Hold on though.
Something doesn’t make sense. I distinctly remember BEFORE unleaded gas came out they had two grades...ethyl and regular. Then when unleaded came out they had two grades...leaded and unleaded.
Ethyl was the stuff that made your car go fast. Regular was regular. Both had lead in them.
Then came unleaded gas. what the heck was regular gasoline back in the days before unleaded gasoline?
Something doesnt’ jive.
Just a lower octane blend, as always.
Historically, there have always been three pumps that ran off of two tanks at the station.
There was a high octane tank and a low octane tank.
The three pumps delivered high octane (premium), low octane (regular), or a mid-grade (a blend from the two tanks).
It is still basically done the same way.
Last Sunday, I bought “non-alcohol” gasoline from a “high-test” (premium) pump at a Kroger.
oops, i goofed.
it was like this:
regular or ethyl(both were leaded)
then...
regular or unleaded(regular was leaded)
then...
regular unleaded or hi-grade(both unleaded I think, but not sure)
then...
regular or premium or ethanol(three choices)
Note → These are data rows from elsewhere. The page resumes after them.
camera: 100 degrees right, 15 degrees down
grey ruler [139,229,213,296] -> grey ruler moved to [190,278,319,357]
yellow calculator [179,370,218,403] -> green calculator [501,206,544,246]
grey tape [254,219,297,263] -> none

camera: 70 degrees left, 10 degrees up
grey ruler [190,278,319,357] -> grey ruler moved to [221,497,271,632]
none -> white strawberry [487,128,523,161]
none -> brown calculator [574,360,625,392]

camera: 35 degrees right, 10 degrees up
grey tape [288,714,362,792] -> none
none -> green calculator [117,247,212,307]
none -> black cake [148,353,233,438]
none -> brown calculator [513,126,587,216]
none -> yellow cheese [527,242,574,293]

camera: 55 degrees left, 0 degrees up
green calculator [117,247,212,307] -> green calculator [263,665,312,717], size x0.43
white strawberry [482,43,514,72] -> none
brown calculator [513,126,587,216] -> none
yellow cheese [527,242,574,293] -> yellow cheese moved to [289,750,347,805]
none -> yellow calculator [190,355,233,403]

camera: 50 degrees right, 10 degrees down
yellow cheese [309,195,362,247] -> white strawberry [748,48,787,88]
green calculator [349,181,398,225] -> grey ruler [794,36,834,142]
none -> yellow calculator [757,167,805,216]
Old people could never figure out what to put in their car. The term “regular” was so over used it was nuts. Catalytic converters came out and people were burning them up right and left because they would drive to a small town with old pumps that didn’t specify “leaded or unleaded” If I remember right, Kerr McGee was the last station in my neighborhood to phase out ethyl...or maybe they just didn’t take the “ethyl” label off their pumps.